_Source document_
Appeal from the Order of the Unemployment Compensation Board of Review in case of In Re: Claim of Raymond H. Goodwin, No. B-122382-B.
Dianne Upson, for appellant.
Charles Hasson, Assistant Attorney General, with him Sandra S. Christianson, Assistant Attorney General, Sydney Reuben, Assistant Attorney General, and Robert P. Kane, Attorney General, for appellee.
Judges Crumlish, Jr. and Wilkinson, Jr., sitting as a panel of two. Opinion by Judge Wilkinson, Jr.
[ 32 Pa. Commw. Page 286]
This is an appeal from an order of the Unemployment Compensation Board of Review (Board) affirming a decision of the referee denying benefits to the claimant on the ground that he was not available for work within the meaning of Section 401(d) of the Unemployment Compensation Law (Law), Act of December 5, 1936, Second Ex. Sess., P.L. (1937) 2897, as amended, 43 P.S. § 801(d).

_Supplied records_
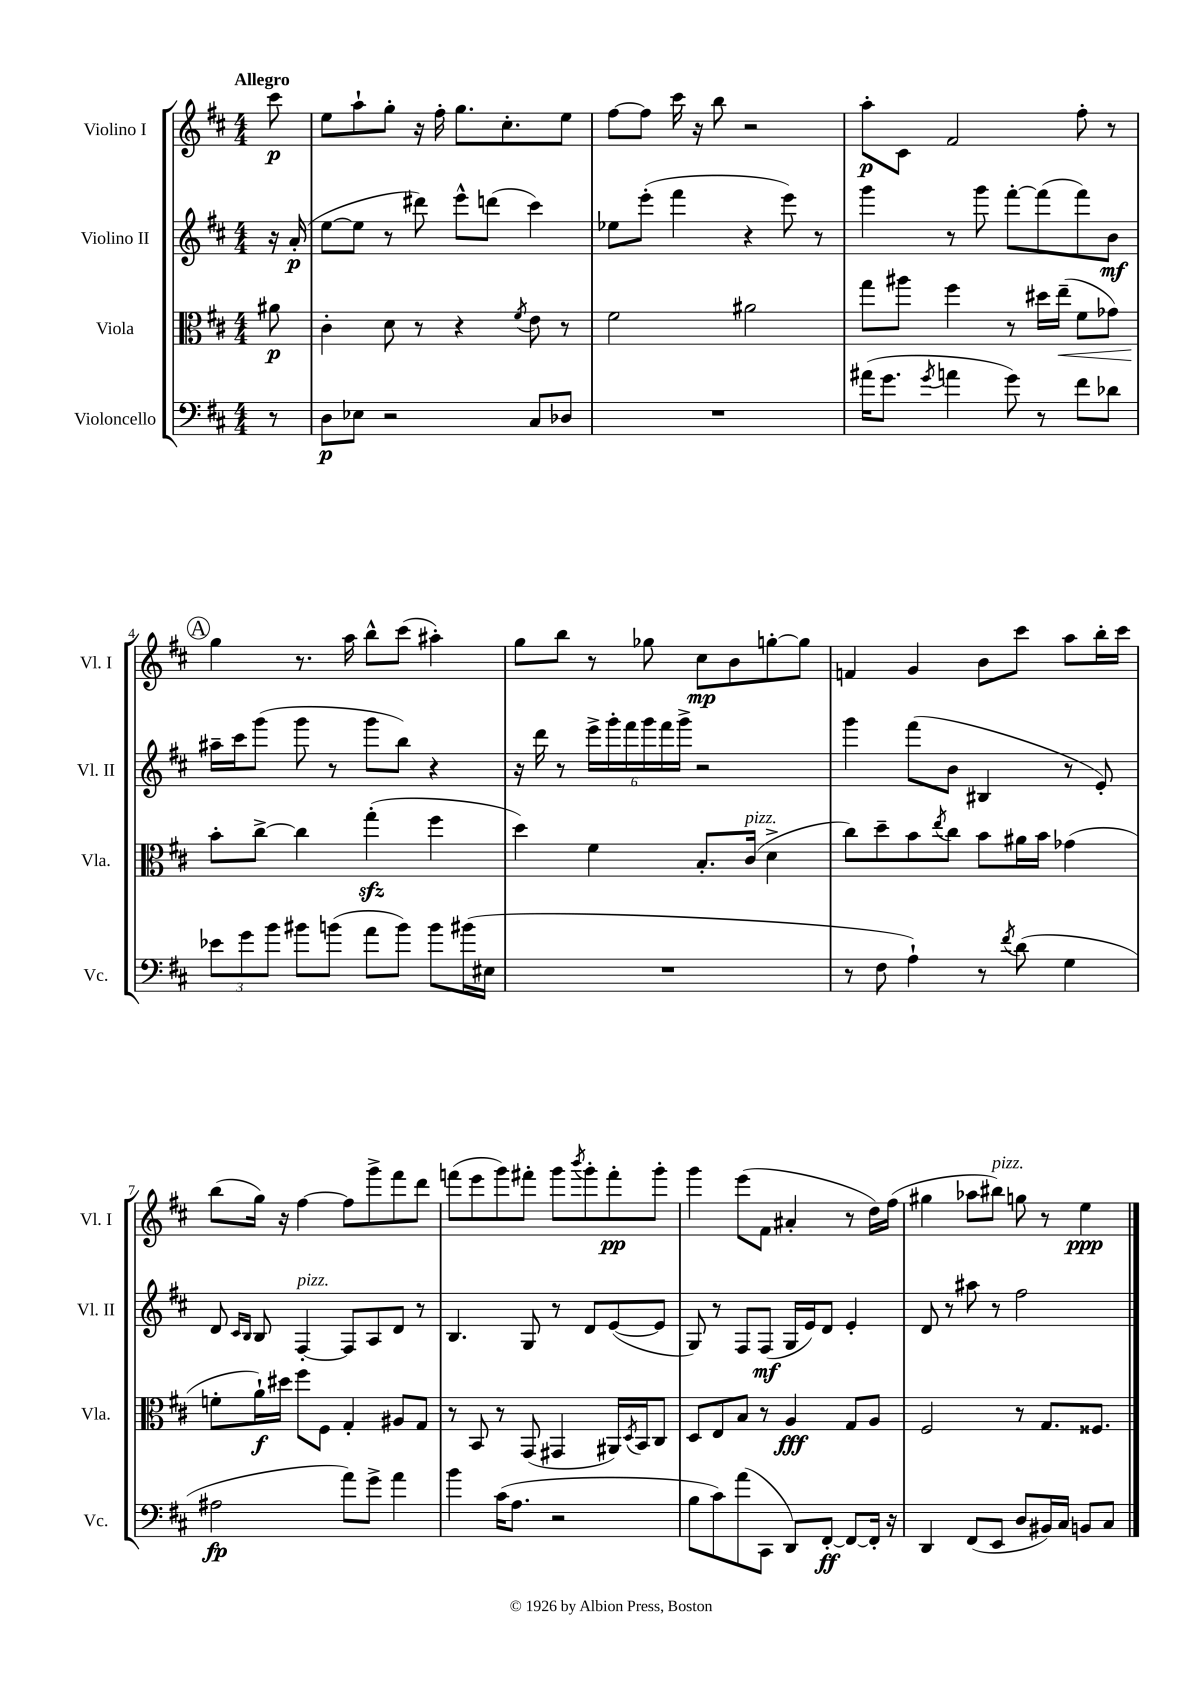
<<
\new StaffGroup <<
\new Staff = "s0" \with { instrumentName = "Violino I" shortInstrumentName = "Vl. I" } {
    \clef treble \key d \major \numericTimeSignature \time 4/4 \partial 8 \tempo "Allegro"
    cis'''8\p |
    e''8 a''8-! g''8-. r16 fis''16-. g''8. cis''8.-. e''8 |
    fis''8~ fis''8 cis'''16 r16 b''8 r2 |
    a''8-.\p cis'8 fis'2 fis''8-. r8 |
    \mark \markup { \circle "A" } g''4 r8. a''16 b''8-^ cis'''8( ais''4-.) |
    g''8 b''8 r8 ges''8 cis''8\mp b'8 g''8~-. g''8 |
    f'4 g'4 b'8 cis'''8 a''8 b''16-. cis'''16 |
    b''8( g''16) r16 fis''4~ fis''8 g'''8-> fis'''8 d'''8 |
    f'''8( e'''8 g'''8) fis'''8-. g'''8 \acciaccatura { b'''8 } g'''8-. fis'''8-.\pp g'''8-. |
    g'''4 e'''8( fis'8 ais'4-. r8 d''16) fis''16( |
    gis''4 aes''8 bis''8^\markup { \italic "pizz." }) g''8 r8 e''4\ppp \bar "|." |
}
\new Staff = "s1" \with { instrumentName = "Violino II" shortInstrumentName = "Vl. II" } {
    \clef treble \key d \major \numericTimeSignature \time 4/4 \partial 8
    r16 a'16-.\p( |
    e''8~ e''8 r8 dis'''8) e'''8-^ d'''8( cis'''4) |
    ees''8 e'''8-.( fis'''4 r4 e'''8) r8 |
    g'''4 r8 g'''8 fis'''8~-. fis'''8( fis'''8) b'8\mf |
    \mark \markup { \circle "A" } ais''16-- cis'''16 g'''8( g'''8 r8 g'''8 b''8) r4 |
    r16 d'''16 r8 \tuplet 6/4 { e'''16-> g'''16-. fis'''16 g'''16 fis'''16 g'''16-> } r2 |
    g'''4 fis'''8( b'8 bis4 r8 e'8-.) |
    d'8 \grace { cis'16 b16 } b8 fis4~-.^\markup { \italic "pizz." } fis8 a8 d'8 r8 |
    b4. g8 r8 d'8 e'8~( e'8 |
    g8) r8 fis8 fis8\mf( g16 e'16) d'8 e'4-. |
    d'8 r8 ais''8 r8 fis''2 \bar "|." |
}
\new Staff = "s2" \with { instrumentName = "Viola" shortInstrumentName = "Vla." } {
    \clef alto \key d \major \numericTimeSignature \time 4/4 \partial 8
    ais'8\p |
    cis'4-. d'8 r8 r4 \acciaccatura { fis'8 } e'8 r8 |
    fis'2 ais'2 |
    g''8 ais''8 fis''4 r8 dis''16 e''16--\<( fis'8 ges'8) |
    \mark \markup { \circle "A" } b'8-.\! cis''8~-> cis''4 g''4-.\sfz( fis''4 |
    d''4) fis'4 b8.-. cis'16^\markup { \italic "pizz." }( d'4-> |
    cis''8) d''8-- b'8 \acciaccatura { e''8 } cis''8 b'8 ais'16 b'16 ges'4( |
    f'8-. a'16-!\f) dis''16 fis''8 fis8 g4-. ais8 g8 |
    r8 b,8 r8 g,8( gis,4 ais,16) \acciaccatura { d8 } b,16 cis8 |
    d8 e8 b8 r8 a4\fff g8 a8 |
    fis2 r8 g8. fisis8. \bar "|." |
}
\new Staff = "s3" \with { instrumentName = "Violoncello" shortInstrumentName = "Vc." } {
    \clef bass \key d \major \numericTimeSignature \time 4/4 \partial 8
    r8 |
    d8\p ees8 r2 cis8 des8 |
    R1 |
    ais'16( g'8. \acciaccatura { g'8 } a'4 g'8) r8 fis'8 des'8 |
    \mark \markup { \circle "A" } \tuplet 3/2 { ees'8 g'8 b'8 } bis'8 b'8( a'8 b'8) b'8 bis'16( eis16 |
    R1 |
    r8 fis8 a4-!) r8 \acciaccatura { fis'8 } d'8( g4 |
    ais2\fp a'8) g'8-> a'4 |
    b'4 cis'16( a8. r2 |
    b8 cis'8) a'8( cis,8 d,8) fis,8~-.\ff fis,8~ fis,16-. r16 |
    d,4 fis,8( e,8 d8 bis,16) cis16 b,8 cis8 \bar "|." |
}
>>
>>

==

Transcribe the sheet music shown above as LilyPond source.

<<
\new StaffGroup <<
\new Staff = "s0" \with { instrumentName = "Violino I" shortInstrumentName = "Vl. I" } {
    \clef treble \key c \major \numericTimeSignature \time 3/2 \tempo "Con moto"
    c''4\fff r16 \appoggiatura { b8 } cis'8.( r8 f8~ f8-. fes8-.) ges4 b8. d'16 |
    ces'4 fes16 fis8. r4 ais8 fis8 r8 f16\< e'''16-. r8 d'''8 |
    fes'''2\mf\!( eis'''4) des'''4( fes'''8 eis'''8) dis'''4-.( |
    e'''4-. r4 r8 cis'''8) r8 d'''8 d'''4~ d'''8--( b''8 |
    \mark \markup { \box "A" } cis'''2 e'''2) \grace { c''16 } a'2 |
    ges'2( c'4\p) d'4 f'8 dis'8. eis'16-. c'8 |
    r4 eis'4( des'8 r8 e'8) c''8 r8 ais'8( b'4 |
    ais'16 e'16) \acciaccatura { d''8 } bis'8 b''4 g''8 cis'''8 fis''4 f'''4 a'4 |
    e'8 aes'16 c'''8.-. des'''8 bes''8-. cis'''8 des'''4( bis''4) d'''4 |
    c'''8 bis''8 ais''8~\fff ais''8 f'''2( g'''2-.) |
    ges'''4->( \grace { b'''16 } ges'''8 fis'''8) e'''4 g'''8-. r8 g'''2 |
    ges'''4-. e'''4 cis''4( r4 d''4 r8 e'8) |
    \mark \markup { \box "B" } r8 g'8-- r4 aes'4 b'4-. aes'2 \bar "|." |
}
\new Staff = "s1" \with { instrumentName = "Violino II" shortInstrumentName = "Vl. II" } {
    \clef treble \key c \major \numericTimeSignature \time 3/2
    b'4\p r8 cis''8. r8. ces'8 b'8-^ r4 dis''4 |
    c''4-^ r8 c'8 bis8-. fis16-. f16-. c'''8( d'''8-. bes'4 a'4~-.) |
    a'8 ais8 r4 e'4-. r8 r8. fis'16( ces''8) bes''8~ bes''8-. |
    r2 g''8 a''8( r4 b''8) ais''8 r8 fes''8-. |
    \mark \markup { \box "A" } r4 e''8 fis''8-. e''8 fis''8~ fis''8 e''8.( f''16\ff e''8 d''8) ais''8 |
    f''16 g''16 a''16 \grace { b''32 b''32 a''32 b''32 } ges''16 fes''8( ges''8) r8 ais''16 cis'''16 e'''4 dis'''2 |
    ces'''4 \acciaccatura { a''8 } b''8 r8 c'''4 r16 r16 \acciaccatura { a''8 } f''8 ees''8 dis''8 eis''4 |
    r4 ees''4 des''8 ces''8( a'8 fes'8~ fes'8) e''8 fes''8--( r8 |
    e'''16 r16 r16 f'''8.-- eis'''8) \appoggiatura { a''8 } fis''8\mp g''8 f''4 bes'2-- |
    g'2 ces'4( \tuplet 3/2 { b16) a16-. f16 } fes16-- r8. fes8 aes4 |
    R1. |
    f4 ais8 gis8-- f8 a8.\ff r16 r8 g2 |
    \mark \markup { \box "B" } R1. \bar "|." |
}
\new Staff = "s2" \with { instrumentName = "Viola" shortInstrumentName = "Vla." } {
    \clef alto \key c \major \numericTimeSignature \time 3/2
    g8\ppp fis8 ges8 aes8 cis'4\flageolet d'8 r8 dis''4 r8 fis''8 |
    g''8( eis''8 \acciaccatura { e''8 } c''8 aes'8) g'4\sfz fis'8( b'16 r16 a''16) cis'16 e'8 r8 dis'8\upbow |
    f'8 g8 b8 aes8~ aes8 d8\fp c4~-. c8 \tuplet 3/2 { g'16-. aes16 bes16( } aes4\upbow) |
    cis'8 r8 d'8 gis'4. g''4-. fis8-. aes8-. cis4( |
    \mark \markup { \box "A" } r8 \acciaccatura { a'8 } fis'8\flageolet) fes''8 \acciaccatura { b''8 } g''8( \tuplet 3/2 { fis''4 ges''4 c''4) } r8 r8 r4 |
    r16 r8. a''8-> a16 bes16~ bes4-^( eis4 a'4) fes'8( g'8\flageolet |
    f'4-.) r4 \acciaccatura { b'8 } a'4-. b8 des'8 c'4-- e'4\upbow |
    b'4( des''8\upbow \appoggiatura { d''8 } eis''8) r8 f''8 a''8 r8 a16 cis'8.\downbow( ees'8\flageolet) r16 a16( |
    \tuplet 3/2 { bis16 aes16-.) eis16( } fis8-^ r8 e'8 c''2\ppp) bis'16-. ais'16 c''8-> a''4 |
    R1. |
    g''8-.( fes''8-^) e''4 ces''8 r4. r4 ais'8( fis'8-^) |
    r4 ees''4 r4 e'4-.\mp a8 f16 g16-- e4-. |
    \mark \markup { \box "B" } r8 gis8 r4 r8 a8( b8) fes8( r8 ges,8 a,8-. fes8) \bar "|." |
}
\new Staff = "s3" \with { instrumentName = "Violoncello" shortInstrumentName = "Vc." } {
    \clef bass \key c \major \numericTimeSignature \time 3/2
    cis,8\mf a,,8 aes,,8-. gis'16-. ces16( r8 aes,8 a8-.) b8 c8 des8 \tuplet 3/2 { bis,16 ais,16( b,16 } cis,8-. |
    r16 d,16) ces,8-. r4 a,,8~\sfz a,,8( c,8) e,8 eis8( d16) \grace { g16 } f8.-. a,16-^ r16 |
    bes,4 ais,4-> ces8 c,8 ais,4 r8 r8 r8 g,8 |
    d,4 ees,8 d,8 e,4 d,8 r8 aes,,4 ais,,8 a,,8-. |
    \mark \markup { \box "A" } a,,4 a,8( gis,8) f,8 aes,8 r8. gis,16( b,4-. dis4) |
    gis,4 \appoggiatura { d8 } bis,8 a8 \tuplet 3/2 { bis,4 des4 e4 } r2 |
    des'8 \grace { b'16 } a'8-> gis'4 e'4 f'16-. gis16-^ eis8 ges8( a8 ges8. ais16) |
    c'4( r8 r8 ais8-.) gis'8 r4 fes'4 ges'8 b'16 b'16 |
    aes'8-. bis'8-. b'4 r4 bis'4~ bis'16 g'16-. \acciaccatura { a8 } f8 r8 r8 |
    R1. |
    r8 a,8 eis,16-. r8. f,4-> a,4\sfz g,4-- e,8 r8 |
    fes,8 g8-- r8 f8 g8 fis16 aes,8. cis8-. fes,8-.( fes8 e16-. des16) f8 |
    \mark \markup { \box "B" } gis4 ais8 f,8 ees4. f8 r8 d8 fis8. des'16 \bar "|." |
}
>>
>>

...

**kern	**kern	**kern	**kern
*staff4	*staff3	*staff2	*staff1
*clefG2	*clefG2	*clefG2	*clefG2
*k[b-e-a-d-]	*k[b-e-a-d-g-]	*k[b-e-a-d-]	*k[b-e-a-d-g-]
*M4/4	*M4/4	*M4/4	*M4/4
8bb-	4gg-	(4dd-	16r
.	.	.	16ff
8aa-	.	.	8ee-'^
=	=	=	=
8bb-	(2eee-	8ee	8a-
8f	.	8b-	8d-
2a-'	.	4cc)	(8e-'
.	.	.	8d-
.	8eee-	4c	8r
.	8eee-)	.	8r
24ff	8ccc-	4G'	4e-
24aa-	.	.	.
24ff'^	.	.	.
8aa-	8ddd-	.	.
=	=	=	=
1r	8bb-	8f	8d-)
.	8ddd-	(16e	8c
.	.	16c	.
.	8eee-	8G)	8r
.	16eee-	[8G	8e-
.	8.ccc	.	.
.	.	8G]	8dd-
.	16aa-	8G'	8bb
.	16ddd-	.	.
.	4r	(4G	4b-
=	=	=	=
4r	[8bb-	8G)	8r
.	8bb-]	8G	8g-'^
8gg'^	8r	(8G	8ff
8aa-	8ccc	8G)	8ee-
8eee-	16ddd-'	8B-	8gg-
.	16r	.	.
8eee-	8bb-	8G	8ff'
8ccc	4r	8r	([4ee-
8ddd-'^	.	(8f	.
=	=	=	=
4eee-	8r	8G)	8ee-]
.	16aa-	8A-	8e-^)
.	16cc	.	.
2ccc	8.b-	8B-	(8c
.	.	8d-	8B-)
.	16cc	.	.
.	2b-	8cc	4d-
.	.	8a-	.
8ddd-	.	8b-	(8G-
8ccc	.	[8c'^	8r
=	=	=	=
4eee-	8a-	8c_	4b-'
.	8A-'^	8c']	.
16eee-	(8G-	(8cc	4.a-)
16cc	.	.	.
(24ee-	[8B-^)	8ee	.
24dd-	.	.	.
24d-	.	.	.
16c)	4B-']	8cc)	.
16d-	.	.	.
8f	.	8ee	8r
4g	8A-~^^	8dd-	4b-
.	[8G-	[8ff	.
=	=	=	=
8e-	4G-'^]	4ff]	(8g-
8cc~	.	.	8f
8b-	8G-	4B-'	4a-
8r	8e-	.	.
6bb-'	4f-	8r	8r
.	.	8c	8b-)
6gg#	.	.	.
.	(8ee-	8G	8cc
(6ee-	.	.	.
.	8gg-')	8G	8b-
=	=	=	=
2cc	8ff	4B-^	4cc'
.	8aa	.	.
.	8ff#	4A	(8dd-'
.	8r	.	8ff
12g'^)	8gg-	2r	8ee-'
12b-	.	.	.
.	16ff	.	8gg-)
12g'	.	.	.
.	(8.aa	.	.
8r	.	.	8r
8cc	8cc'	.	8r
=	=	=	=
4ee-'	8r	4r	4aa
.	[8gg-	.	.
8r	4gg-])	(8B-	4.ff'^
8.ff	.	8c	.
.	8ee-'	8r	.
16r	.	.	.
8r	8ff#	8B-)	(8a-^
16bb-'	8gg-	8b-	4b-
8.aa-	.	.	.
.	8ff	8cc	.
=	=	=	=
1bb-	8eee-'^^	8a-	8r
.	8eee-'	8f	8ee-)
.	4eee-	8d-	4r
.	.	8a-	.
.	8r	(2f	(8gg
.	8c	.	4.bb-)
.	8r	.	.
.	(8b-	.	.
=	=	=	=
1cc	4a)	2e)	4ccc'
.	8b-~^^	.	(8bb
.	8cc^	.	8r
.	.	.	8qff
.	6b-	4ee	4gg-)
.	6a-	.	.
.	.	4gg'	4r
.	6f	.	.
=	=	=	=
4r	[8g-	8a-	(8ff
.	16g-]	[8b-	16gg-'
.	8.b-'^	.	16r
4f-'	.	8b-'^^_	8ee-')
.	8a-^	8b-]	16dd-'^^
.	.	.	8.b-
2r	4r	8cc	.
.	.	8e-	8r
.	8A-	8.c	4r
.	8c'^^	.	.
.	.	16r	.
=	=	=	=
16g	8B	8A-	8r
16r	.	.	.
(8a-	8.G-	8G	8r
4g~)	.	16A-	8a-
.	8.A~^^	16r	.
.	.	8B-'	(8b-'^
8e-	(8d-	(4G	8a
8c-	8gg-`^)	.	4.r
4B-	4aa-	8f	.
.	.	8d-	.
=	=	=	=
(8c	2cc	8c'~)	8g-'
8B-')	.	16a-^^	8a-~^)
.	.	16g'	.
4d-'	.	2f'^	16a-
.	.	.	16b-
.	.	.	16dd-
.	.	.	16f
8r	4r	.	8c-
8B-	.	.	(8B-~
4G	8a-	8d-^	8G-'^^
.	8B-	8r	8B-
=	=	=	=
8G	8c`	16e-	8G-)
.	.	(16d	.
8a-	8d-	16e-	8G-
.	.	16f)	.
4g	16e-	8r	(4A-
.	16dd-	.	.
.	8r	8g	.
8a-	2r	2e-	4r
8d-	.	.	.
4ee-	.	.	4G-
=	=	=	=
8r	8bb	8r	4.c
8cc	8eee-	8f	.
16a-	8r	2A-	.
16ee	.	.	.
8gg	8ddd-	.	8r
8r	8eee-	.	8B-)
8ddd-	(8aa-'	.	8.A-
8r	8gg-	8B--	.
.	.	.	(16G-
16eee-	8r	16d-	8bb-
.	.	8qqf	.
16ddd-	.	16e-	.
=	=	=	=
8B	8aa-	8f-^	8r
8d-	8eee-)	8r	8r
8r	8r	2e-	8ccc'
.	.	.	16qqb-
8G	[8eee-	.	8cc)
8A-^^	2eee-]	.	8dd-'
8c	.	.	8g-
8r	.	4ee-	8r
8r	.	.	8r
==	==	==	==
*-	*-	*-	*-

_Work instructions_
• a. According to the appeal opinion, on what ground were benefits denied to the claimant? Answer in one to three sentences.
• b. Which judge wrote the appeal opinion?
• c. Please duplicate the part of the appeal opinion starting with "Dianne Upson, for" and going on through "P.S. § 801(d).".

_Responses in order_
• a. Benefits were denied because the claimant was found not available for work within the meaning of Section 401(d) of the Unemployment Compensation Law. The Board affirmed the referee's decision on that ground.

• b. Judge Wilkinson, Jr.

• c.
Dianne Upson, for appellant.
Charles Hasson, Assistant Attorney General, with him Sandra S. Christianson, Assistant Attorney General, Sydney Reuben, Assistant Attorney General, and Robert P. Kane, Attorney General, for appellee.
Judges Crumlish, Jr. and Wilkinson, Jr., sitting as a panel of two. Opinion by Judge Wilkinson, Jr.
[ 32 Pa. Commw. Page 286]
This is an appeal from an order of the Unemployment Compensation Board of Review (Board) affirming a decision of the referee denying benefits to the claimant on the ground that he was not available for work within the meaning of Section 401(d) of the Unemployment Compensation Law (Law), Act of December 5, 1936, Second Ex. Sess., P.L. (1937) 2897, as amended, 43 P.S. § 801(d).